Nvidia has instituted for Kepler-based hardware a new technology called GPU Boost. Similar to Intel's Turbo Boost and AMD's Turbo Core, GPU Boost ensures that the video card's clock speed is, in fact, a very fluid thing. For example, the GTX 680 has a base clock running at 1,006MHz. But if the card is operating below its TDP, meaning it's using less power than it's capable of using (because it's running a not-too-demanding 3D game, for example), it can dynamically increase its clock speed until the gap is filled. It's tough to say at this point how much of a performance improvement you can expect in any given title, though we have an idea of the range. The average upped clock speed is 1,058MHz, but Kepler GPUs are capable of going even higher than that. This is before overclocking is figured in, by the way—that remains an option for gaining even more speed. (GPU Boost is currently only slated to be available in desktop products; laptop users are out of luck, at least for now.)

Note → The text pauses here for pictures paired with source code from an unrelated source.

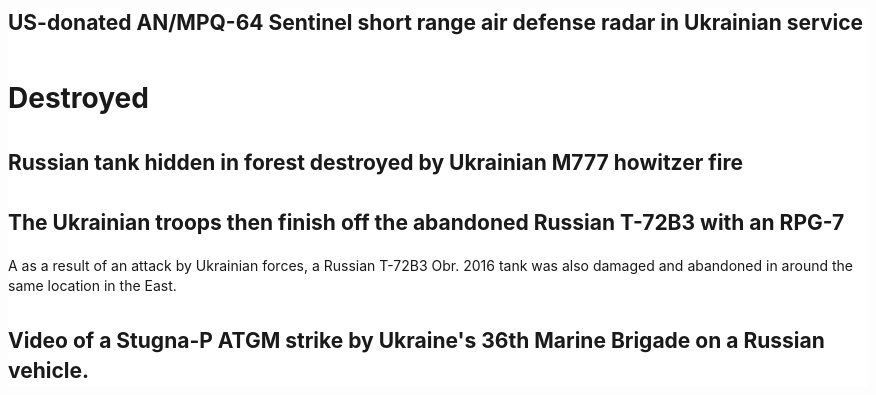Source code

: 
## US-donated AN/MPQ-64 Sentinel short range air defense radar in Ukrainian service

<video 
  src="https://user-images.githubusercontent.com/34960418/175837869-91d24896-f40f-4bf3-a5fe-34faec7db230.mp4" controls="controls" style="max-width: 730px;">
</video>





# Destroyed

<video 
  src="https://user-images.githubusercontent.com/34960418/175832645-559cbd9a-9583-4b72-82d7-ce1df9111389.mp4" controls="controls" style="max-width: 730px;">
</video>


## Russian tank hidden in forest destroyed by Ukrainian M777 howitzer fire

<video 
  src="https://user-images.githubusercontent.com/34960418/175828566-c546e106-75d8-45f9-9801-f7c7f2d2d64f.mp4" controls="controls" style="max-width: 730px;">
</video>


## The Ukrainian troops then finish off the abandoned Russian T-72B3 with an RPG-7

A as a result of an attack by Ukrainian forces, a Russian T-72B3 Obr. 2016 tank was also damaged and abandoned in around the same location in the East.

<video 
  src="https://user-images.githubusercontent.com/34960418/175830512-1dfbd9f7-9075-49d1-a596-ce3907bf4707.mp4" controls="controls" style="max-width: 730px;">
</video>

<video 
  src="https://user-images.githubusercontent.com/34960418/175830465-6822d853-d65b-4105-b80f-3e68e348dc4b.mp4" controls="controls" style="max-width: 730px;">
</video>


## Video of a Stugna-P ATGM strike by Ukraine's 36th Marine Brigade on a Russian vehicle.

<video 
  src="https://user-images.githubusercontent.com/34960418/175830675-b849addc-4d4f-4f15-9128-e59d84e06783.mp4" controls="controls" style="max-width: 730px;">
</video>
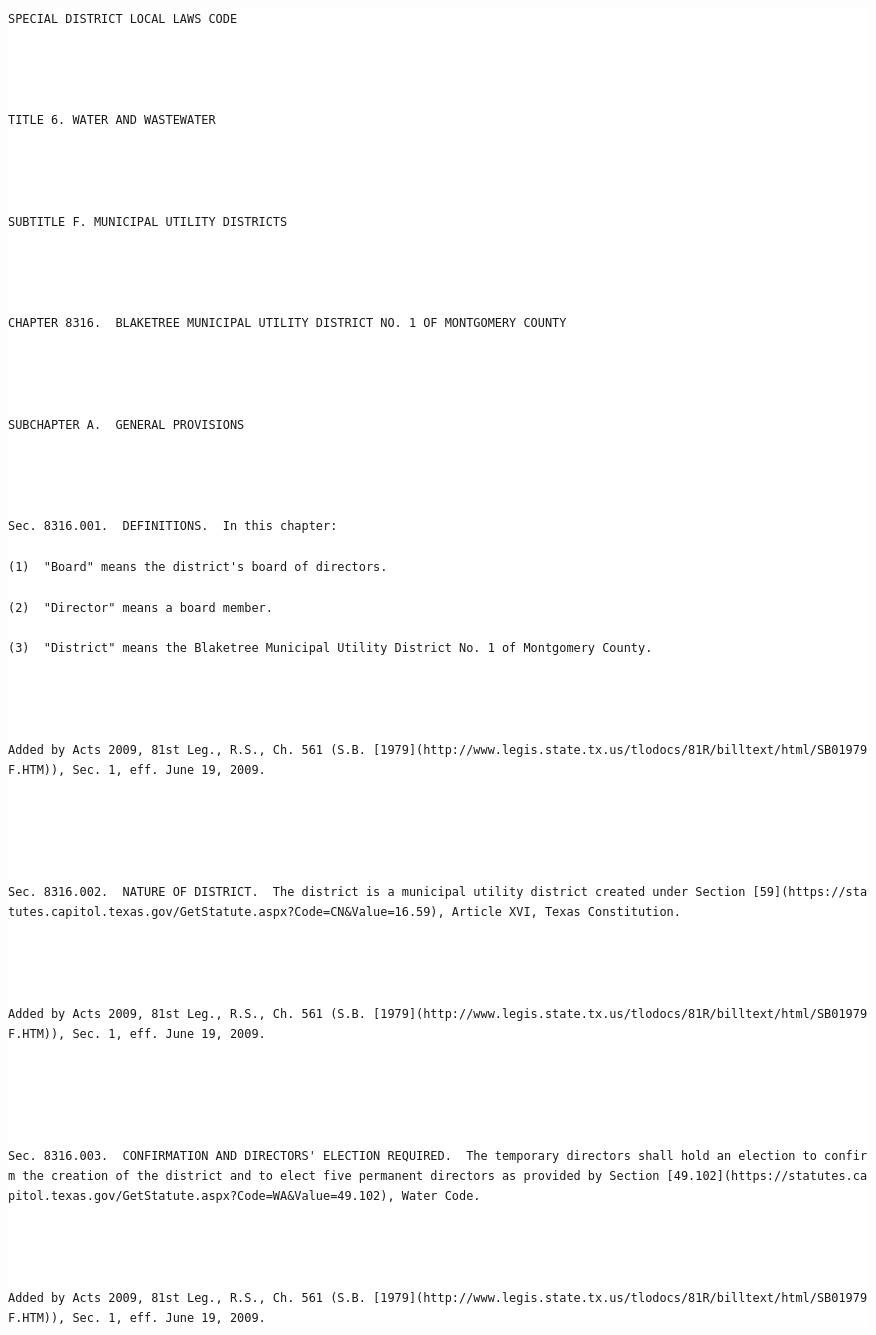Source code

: ﻿
    
    
    	
    					
    
    
    SPECIAL DISTRICT LOCAL LAWS CODE
    
      
    
    
    TITLE 6. WATER AND WASTEWATER
    
      
    
    
    SUBTITLE F. MUNICIPAL UTILITY DISTRICTS
    
      
    
    
    CHAPTER 8316.  BLAKETREE MUNICIPAL UTILITY DISTRICT NO. 1 OF MONTGOMERY COUNTY
    
      
    
    
    SUBCHAPTER A.  GENERAL PROVISIONS
    
      
    
    
    Sec. 8316.001.  DEFINITIONS.  In this chapter:
    
    (1)  "Board" means the district's board of directors.
    
    (2)  "Director" means a board member.
    
    (3)  "District" means the Blaketree Municipal Utility District No. 1 of Montgomery County.
    
    
    
    
    Added by Acts 2009, 81st Leg., R.S., Ch. 561 (S.B. [1979](http://www.legis.state.tx.us/tlodocs/81R/billtext/html/SB01979F.HTM)), Sec. 1, eff. June 19, 2009.
    
    
    
    
    
    Sec. 8316.002.  NATURE OF DISTRICT.  The district is a municipal utility district created under Section [59](https://statutes.capitol.texas.gov/GetStatute.aspx?Code=CN&Value=16.59), Article XVI, Texas Constitution.
    
    
    
    
    Added by Acts 2009, 81st Leg., R.S., Ch. 561 (S.B. [1979](http://www.legis.state.tx.us/tlodocs/81R/billtext/html/SB01979F.HTM)), Sec. 1, eff. June 19, 2009.
    
    
    
    
    
    Sec. 8316.003.  CONFIRMATION AND DIRECTORS' ELECTION REQUIRED.  The temporary directors shall hold an election to confirm the creation of the district and to elect five permanent directors as provided by Section [49.102](https://statutes.capitol.texas.gov/GetStatute.aspx?Code=WA&Value=49.102), Water Code.
    
    
    
    
    Added by Acts 2009, 81st Leg., R.S., Ch. 561 (S.B. [1979](http://www.legis.state.tx.us/tlodocs/81R/billtext/html/SB01979F.HTM)), Sec. 1, eff. June 19, 2009.
    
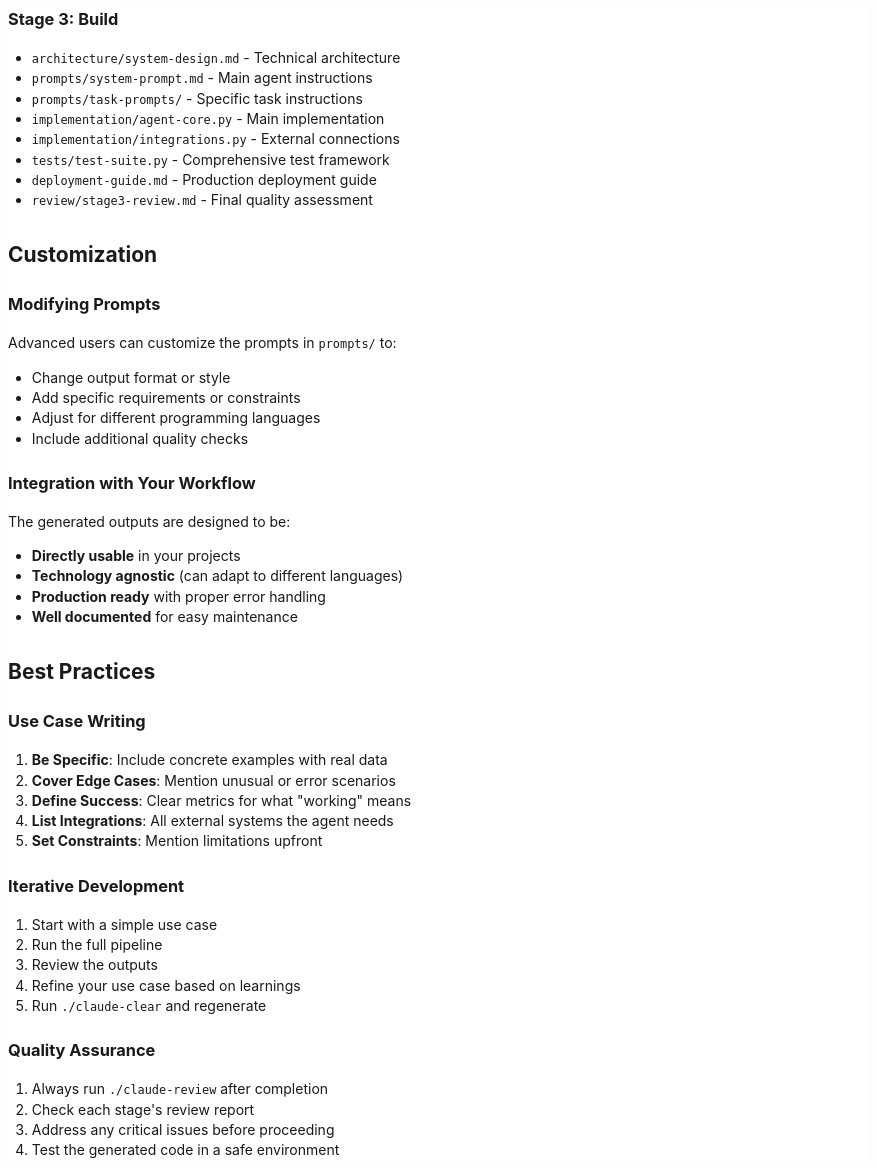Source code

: ### Stage 3: Build
- `architecture/system-design.md` - Technical architecture
- `prompts/system-prompt.md` - Main agent instructions
- `prompts/task-prompts/` - Specific task instructions
- `implementation/agent-core.py` - Main implementation
- `implementation/integrations.py` - External connections
- `tests/test-suite.py` - Comprehensive test framework
- `deployment-guide.md` - Production deployment guide
- `review/stage3-review.md` - Final quality assessment

## Customization

### Modifying Prompts
Advanced users can customize the prompts in `prompts/` to:
- Change output format or style
- Add specific requirements or constraints
- Adjust for different programming languages
- Include additional quality checks

### Integration with Your Workflow
The generated outputs are designed to be:
- **Directly usable** in your projects
- **Technology agnostic** (can adapt to different languages)
- **Production ready** with proper error handling
- **Well documented** for easy maintenance

## Best Practices

### Use Case Writing
1. **Be Specific**: Include concrete examples with real data
2. **Cover Edge Cases**: Mention unusual or error scenarios
3. **Define Success**: Clear metrics for what "working" means
4. **List Integrations**: All external systems the agent needs
5. **Set Constraints**: Mention limitations upfront

### Iterative Development
1. Start with a simple use case
2. Run the full pipeline
3. Review the outputs
4. Refine your use case based on learnings
5. Run `./claude-clear` and regenerate

### Quality Assurance
1. Always run `./claude-review` after completion
2. Check each stage's review report
3. Address any critical issues before proceeding
4. Test the generated code in a safe environment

4. Video has been re envisioned.
Nvidia has implemented a new display engine on its Kepler GPUs that enable some useful features. Whereas previous Nvidia cards were limited to powering two monitors, you can now drive four at a time with a single card like the GTX 680—nice if you want to have three displays for a 3D Vision Surround setup and one for actual work. On Kepler GPUs you'll also now find a hardware-based H.264 video encoder called NVENC. On previous Nvidia cards encoding was handled by the CUDA cores, and their use increased power consumption; a hardware solution consumes much less power and, according to Nvidia, encodes video almost four times faster. Nvidia claims that NVENC can encode 1080p videos eight times faster than real time, and can encode up to resolutions of 4,096 by 4,096. NVENC supports H.264 Base, Main, and High Profile Level 4.1 (the same as the Blu-ray standard), and the H.264 extension Multiview Video Coding (MVC) for stereoscopic video for use with Blu-ray 3D.

5. Anti-aliasing goes pro.
Kepler-based GPUs push anti-aliasing beyond the common styles today (Multisample Anti-Aliasing, or MSAA, is the big one, though Nvidia also uses Coverage Sample Anti-Aliasing and AMD Morphological Anti-Aliasing) with a new flavor called Temporal Anti-Aliasing (or TXAA for short). According to Nvidia, TXAA is a new "film-style" technique that blends MSAA with Fast Approximate Anti-Aliasing (FXAA), where it analyzes all the pixels on the screen and smooths the ones it detects create an artificial edge. Because no game yet supports TXAA, we weren't able to test this, but Nvidia says it delivers the kind of image quality you'd get from 8x MSAA with the accompanying performance hit of only 2x MSAA.

6. Less focus on compute.
All of Nvidia's changes have resulted in what is, overall, the fastest and the most electricity-bill-friendly single-GPU gaming video card we've yet seen. But this title hasn't come without one sacrifice: compute. Fermi GPUs were sold, at least partially, on their ability to perform mathematical calculations à la CPUs, and displayed impressive facility doing just that, but Nvidia stripped some of those abilities away in order to improve power efficiency. Using LuxMark 2.0, an application designed for testing OpenCL compute performance, we compared last generation's GeForce GTX 580 (based on an updated Fermi-style GPU) with the GTX 680, and the earlier card came out ahead in every test—and AMD's new cards, like the Radeon HD 7970, did even better. If you want a card that's every bit as good for work as play, Kepler-based GPUs may not be the way to go. But the GTX 680 is the runaway champs for playing 3D games on your PC.